PCI Meeting Focuses on Reform of “Flawed” Regulatory System

November 6, 2005

Regulatory reform, terrorism insurance and the eventual impact of record-breaking natural disasters were the main topics of discussion at the annual meeting of the Property Casualty Insurers Association of America, held in Chicago last month.

In opening remarks by PCI President and CEO Ernie Csiszar, PCI issued a call to insurers to rethink their approach to regulatory reform and stressed the organization’s commitment to the issue in 2006.

“Because of our inability to make meaningful changes to the regulatory system, perhaps it’s time to reassess our tactics and try an entirely new approach,” Csiszar said. “All of us have been pointing out the flaws in the regulatory system for the past decade. It’s disjointed, inefficient, stifles competition, expensive and antiquated. Most importantly, it is untenable in the long term and must change.”

Csiszar said that 100 years of state regulation has resulted in “a system that requires companies to ask permission to change the price of their product from 51 separate regulators, an ineffective national association of state regulators and a range of state systems that varies from open competition in Illinois to a Communist-style regulatory system in Massachusetts.”

Csiszar pointed out that while the current debate over the Terrorism Risk Insurance Act extension and the federal response to Hurricanes Katrina and Rita may have temporarily moved insurance regulation to Congress’ back burner, they won’t be there for long.

“We must set the table for reform before insurance regulation be-comes the next congressional crisis,” Csiszar said. “We know what happens when Congress tries to resolve a crisis-the pendulum swings too far in one direction and it can often take years before it swings back.”

Csiszar’s concerns were echoed by guest speaker Rep. Michael G. Oxley, chairman of the U.S. House Committee on Financial Services. Oxley also supports passage of the federal SMART Act, which is designed to modernize and establish uniformity in the current state-based insurance regulatory system. He stressed that passage of the SMART Act would not establish an operational federal charter, as some industry critics contend.

“SMART is not the end of state-based insurance regulation,” Oxley said, countering the “scare tactics” of the bill’s opponents, such as the National Association of Insurance Commissioners. SMART has undergone more than 17 committee hearings since its introduction in 2001. And although the NAIC was initially involved in the draft, the group is now openly critical but offers no alternatives, Oxley added.

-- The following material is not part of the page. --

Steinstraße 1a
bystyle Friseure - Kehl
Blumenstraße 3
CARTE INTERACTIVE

SMART is a viable alternative to federal oversight of insurance, because many state insurance regulators have been slow in adopting uniform reforms, Oxley said. Although he supports state regulation of the industry, “the status quo is not acceptable,” he added.

Oxley pointed to insurance regulation in Illinois, South Carolina and Ohio as examples of how an open insurance rating system can benefit both the industry and consumers. “Insurance is the only financial services sector subject to state price controls,” he said.

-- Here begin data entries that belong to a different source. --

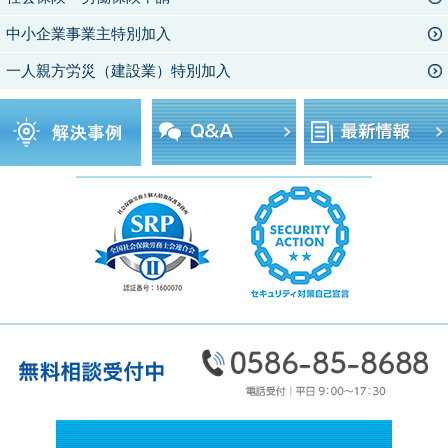
中小企業事業主特別加入
一人親方労災（建設業）特別加入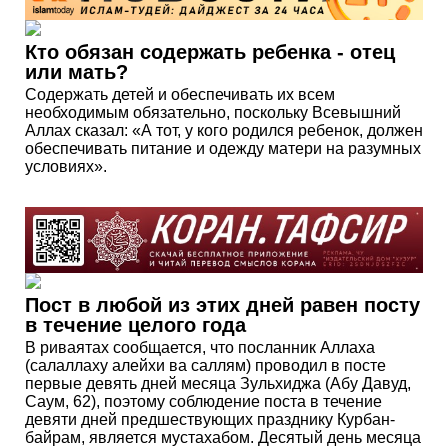
Кто обязан содержать ребенка - отец
или мать?
Содержать детей и обеспечивать их всем
необходимым обязательно, поскольку Всевышний
Аллах сказал: «А тот, у кого родился ребенок, должен
обеспечивать питание и одежду матери на разумных
условиях».
Пост в любой из этих дней равен посту
в течение целого года
В риваятах сообщается, что посланник Аллаха
(салаллаху алейхи ва саллям) проводил в посте
первые девять дней месяца Зульхиджа (Абу Давуд,
Саум, 62), поэтому соблюдение поста в течение
девяти дней предшествующих празднику Курбан-
байрам, является мустахабом. Десятый день месяца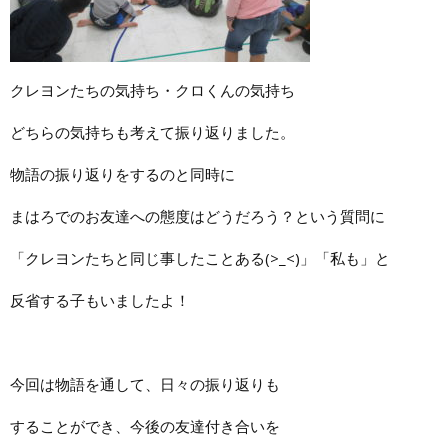
クレヨンたちの気持ち・クロくんの気持ち
どちらの気持ちも考えて振り返りました。
物語の振り返りをするのと同時に
まはろでのお友達への態度はどうだろう？という質問に
「クレヨンたちと同じ事したことある(>_<)」「私も」と
反省する子もいましたよ！
今回は物語を通して、日々の振り返りも
することができ、今後の友達付き合いを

The SMART bill is currently undergoing title revisions and will be introduced after this is completed, Oxley said.

Oxley also noted that although Con-gressional attention has been diverted by fallout from the Gulf Coast hurricane season, key members of the House are “totally committed” to the reauthorization of TRIA and will probably move on reauthorization before the end of the year. The chairman underlined the importance of TRIA to the insurance industry and the U.S. economy in general, calling it a “travesty of enormous proportions to our economy” if not extended.

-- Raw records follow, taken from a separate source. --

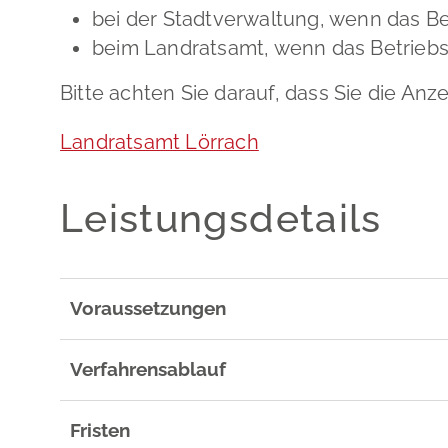
bei der Stadtverwaltung, wenn das Bet
beim Landratsamt, wenn das Betriebsg
Bitte achten Sie darauf, dass Sie die Anz
Landratsamt Lörrach
Leistungsdetails
Voraussetzungen
Verfahrensablauf
Fristen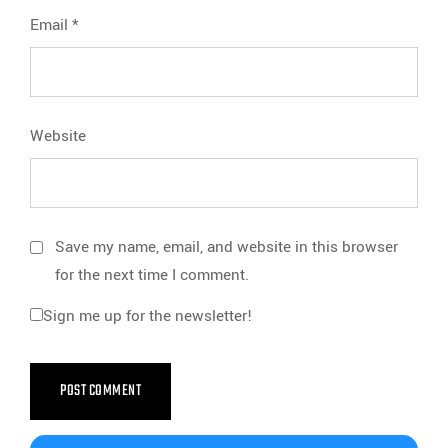
Email
*
Website
Save my name, email, and website in this browser
for the next time I comment.
Sign me up for the newsletter!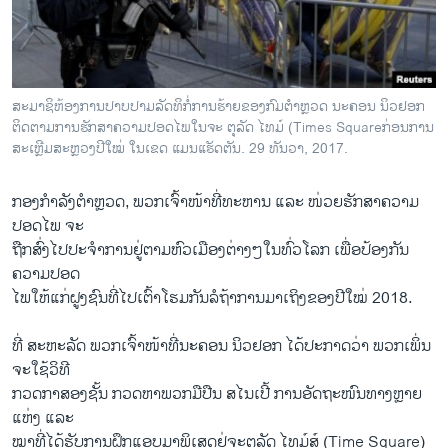
ວິທະຍາສາດ-ເທັກໂນໂລຈີ
ທຸລະກິດ
ພາສາອັງກິດ
ສະມາຊິຫ້ອງການປາບປາມລັດທິກໍ່ການຮ້າຍຂອງກົມຕຳຫຼວດ ນະຄອນ ນິວຢອກ
ວີດີໂອ
ຕິດຕາມການຮັກສາຄວາມປອດໄພໃນຈະ ຕຸລັດ ໄທມ໌ (Times Squareກ່ອນການ
ສະເຫຼີມສະຫຼວງປີໃໝ່ ໃນເຂດ ແມນແຮັດຕັນ. 29 ທັນວາ, 2017.
ສຽງ
ກອງກຳລັງຕຳຫຼວດ, ພວກເຈົ້າໜ້າທີ່ທະຫານ ແລະ ໜ່ວຍຮັກສາຄວາມ
ລາຍການກະຈາຍສຽງ
ຕິດຕາມພວກເຮົາ ທີ່
ປອດໄພ ຈະ
ລາຍງານ
ຖືກສົ່ງໄປປະຈຳການຢູ່ຕາມຫົວເມືອງຕ່າງໆໃນທົ່ວໂລກ ເພື່ອປ້ອງກັນ
ຄວາມປອດ
ໄພໃຫ້ແກ່ຝູງຊົນທີ່ໄປເຕົ້າໂຮມກັນລໍຖ້າການມາເຖິງຂອງປີໃໝ່ 2018.
ພາສາຕ່າງໆ
ທີ່ ສະຫະລັດ ພວກເຈົ້າໜ້າທີ່ນະຄອນ ນິວຢອກ ໄດ້ປະກາດວ່າ ພວກເພິ່ນ
ຈະໃຊ້ວິທີ
ກວດກາສອງຊັ້ນ ກວດຫາພວກມືປືນ ສໄນເປີ້ ການອັດຖະໜົນທາງຫຼາຍ
ແຫ່ງ ແລະ
ໝາທີ່ໄດ້ຮັບການຝຶກແອບມາພິເສດຢູ່ຈະຕຸລັດ ໄທມ໌ສ໌ (Time Square)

The current indictment of House Majority Leader Tom DeLay is not expected to affect TRIA’s progress, Oxley said. Calling the move “politically motivated,” Oxley predicted DeLay would be exonerated and the investigation “won’t impact the short-term (Congressional) agenda for this year.”

Although TRIA in its current form needs fine-tuning, passage of reauthorization legislation is essential, he noted.

Joking that “Sarbanes is not my first name,” Oxley also commented on the Sarbanes-Oxley (SOX) reform act that passed Congress three years ago in the wake of high-profile accounting scandals such as Enron and WorldCom. He emphasized that the law was designed to address publicly traded companies, not private, mutual or nonprofit organizations, and that the NAIC’s ongoing efforts to extend SOX’s requirements to those entities would have little benefit for consumers.